Explore ready to use sources (e.g. Google Sheets) in the [Verified Sources docs](https://dlthub.com/docs/dlt-ecosystem/verified-sources) and supported destinations (e.g. DuckDB) in the [Destinations docs](https://dlthub.com/docs/dlt-ecosystem/destinations).

## Documentation

For detailed usage and configuration, please refer to the [official documentation](https://dlthub.com/docs).

## Examples

You can find examples for various use cases in the [examples](docs/examples) folder.

## Adding as dependency

`dlt` follows the semantic versioning with the [`MAJOR.MINOR.PATCH`](https://peps.python.org/pep-0440/#semantic-versioning) pattern.

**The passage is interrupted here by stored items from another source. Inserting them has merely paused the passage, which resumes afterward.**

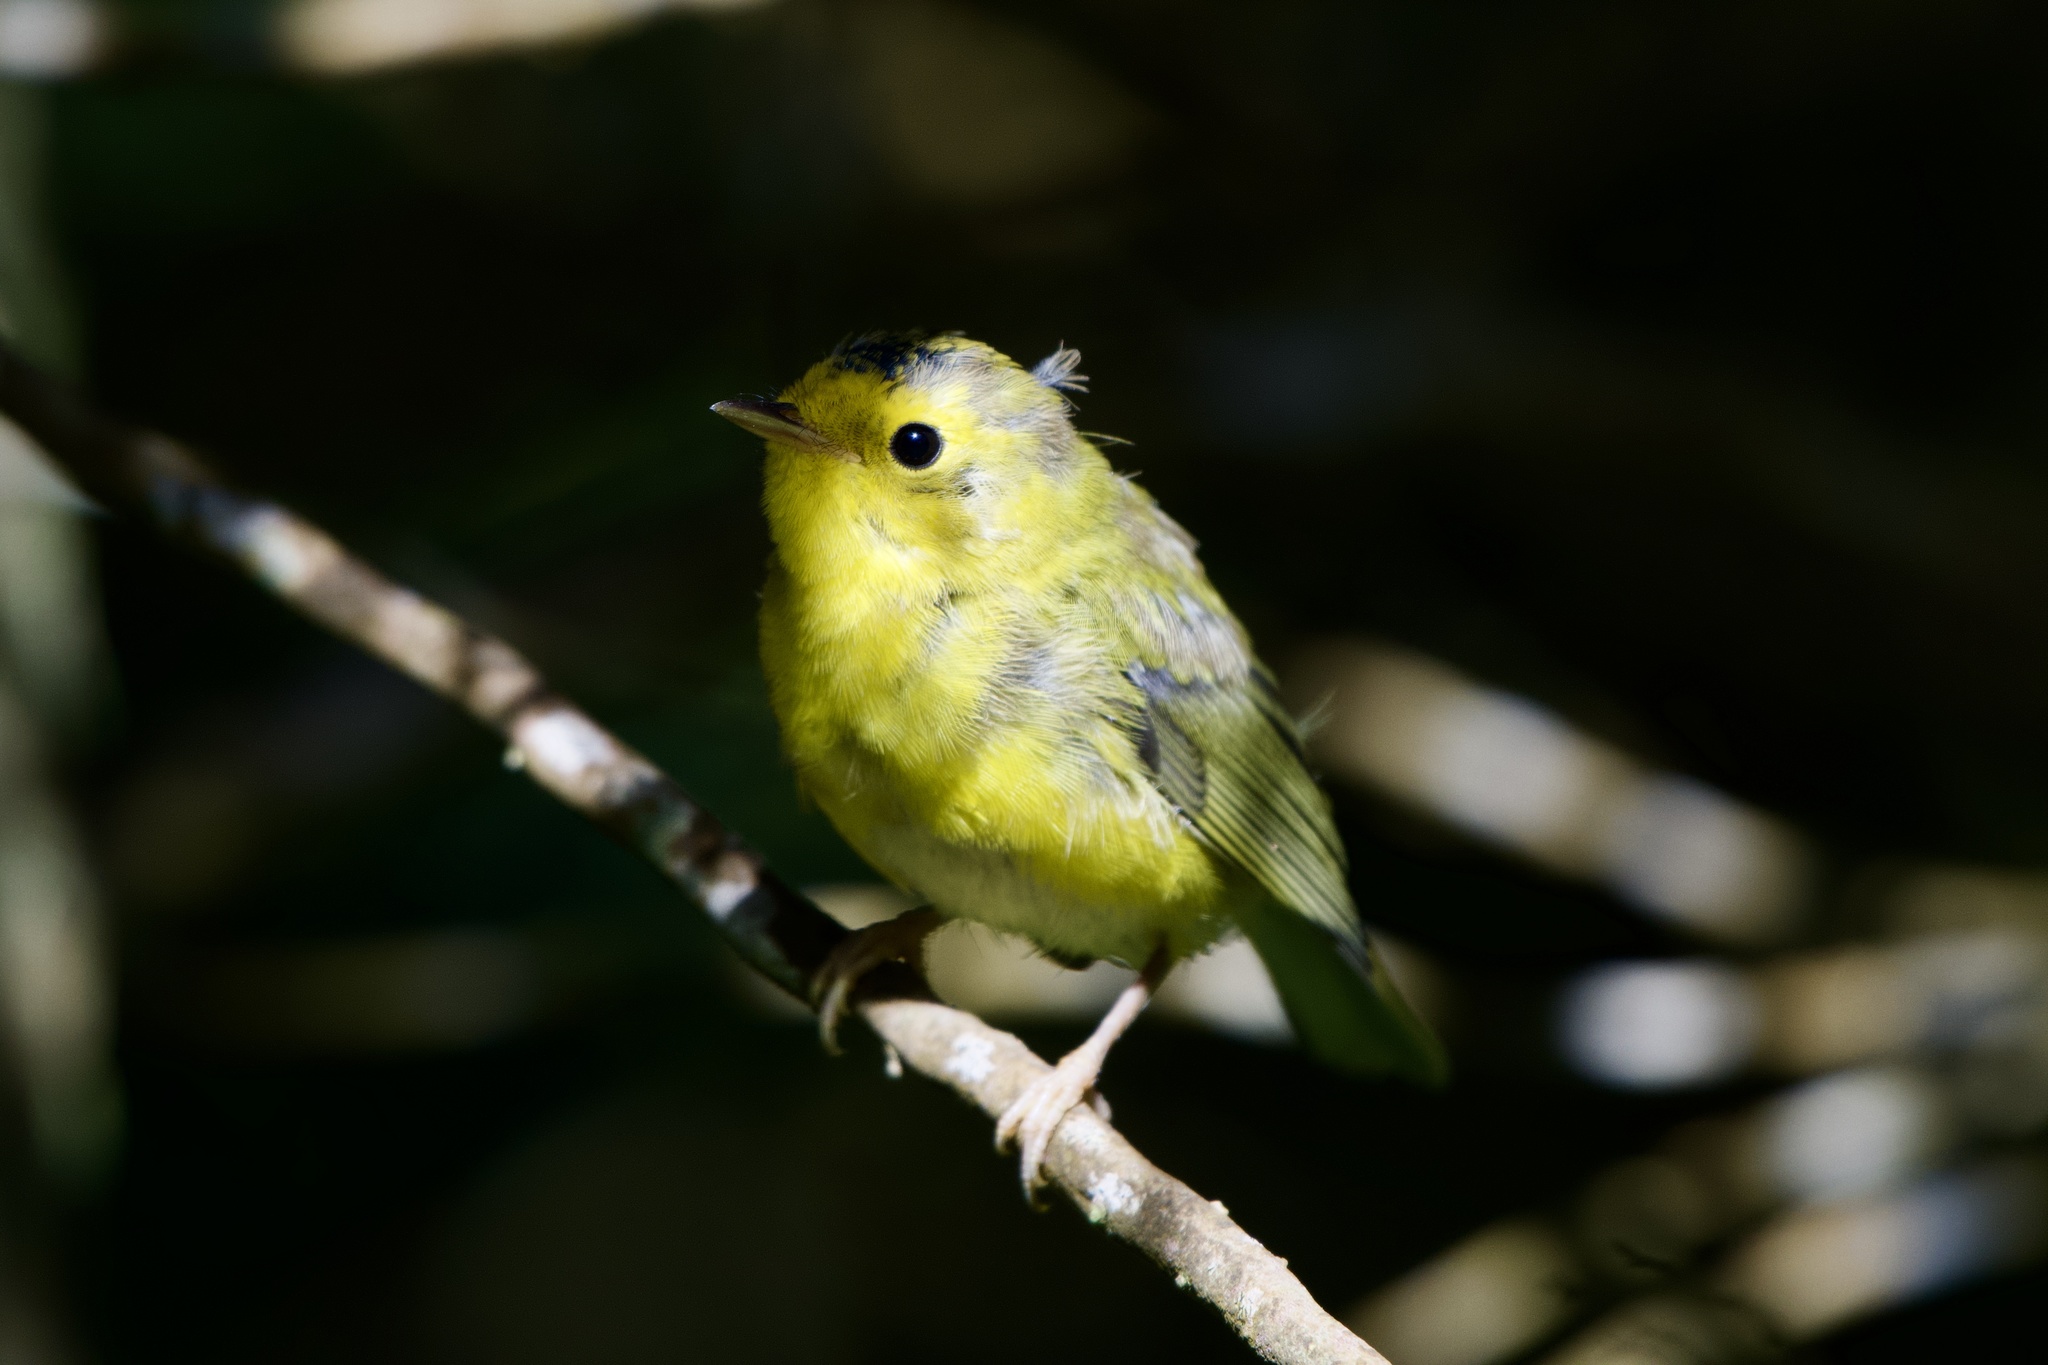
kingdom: Animalia
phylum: Chordata
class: Aves
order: Passeriformes
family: Parulidae
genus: Cardellina
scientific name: Cardellina pusilla
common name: Wilson's warbler
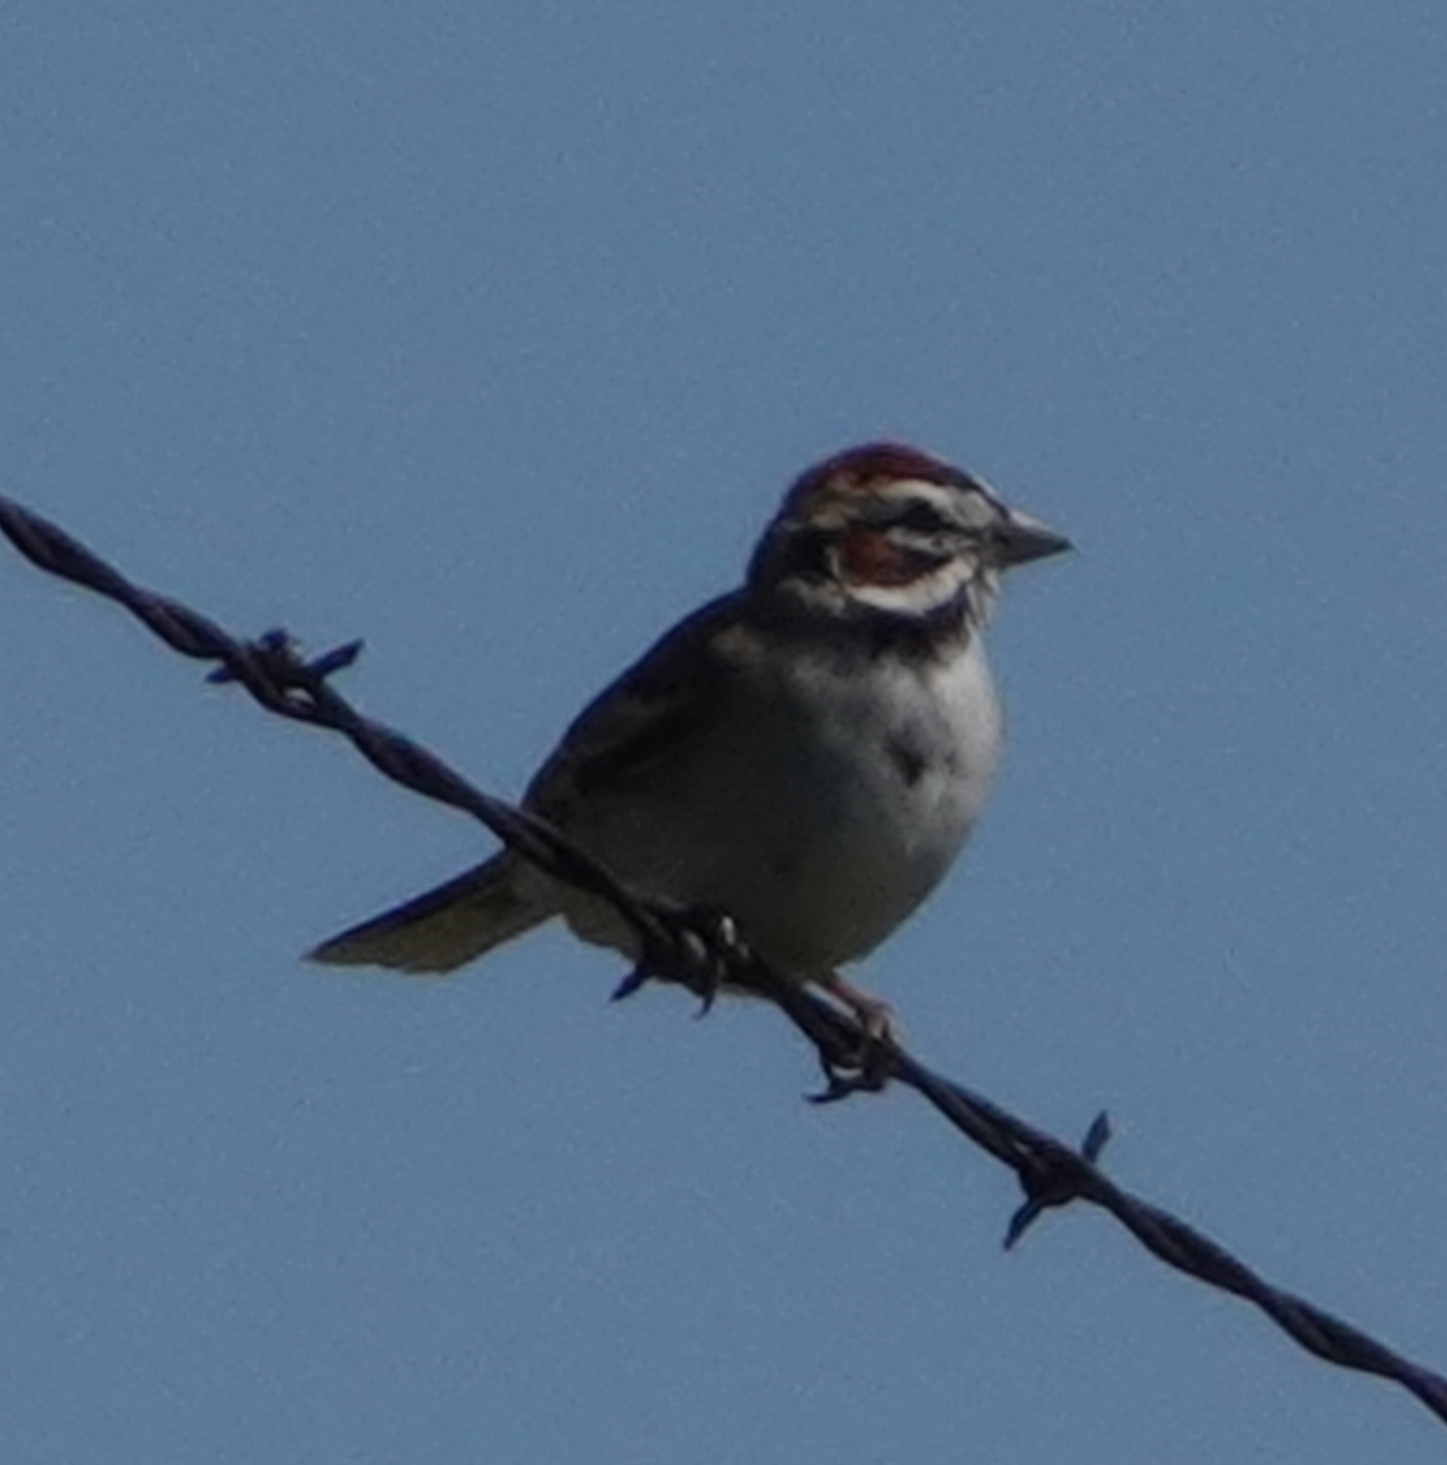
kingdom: Animalia
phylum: Chordata
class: Aves
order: Passeriformes
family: Passerellidae
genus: Chondestes
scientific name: Chondestes grammacus
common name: Lark sparrow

* `major` means breaking changes and removed deprecations
* `minor` new features, sometimes automatic migrations
* `patch` bug fixes

We suggest that you allow only `patch` level updates automatically:
* Using the [Compatible Release Specifier](https://packaging.python.org/en/latest/specifications/version-specifiers/#compatible-release). For example **dlt~=1.0** allows only versions **>=1.0** and less than **<1.1**
* Poetry [caret requirements](https://python-poetry.org/docs/dependency-specification/). For example **^1.0** allows only versions **>=1.0** to **<1.0**

## Get Involved

The dlt project is quickly growing, and we're excited to have you join our community! Here's how you can get involved:

- **Connect with the Community**: Join other dlt users and contributors on our [Slack](https://dlthub.com/community)
- **Report issues and suggest features**: Please use the [GitHub Issues](https://github.com/dlt-hub/dlt/issues) to report bugs or suggest new features. Before creating a new issue, make sure to search the tracker for possible duplicates and add a comment if you find one.
- **Track progress of our work and our plans**: Please check out our [public Github project](https://github.com/orgs/dlt-hub/projects/9)
- **Contribute Verified Sources**: Contribute your custom sources to the [dlt-hub/verified-sources](https://github.com/dlt-hub/verified-sources) to help other folks in handling their data tasks.
- **Contribute code**: Check out our [contributing guidelines](CONTRIBUTING.md) for information on how to make a pull request.
- **Improve documentation**: Help us enhance the dlt documentation.

## License

`dlt` is released under the [Apache 2.0 License](LICENSE.txt).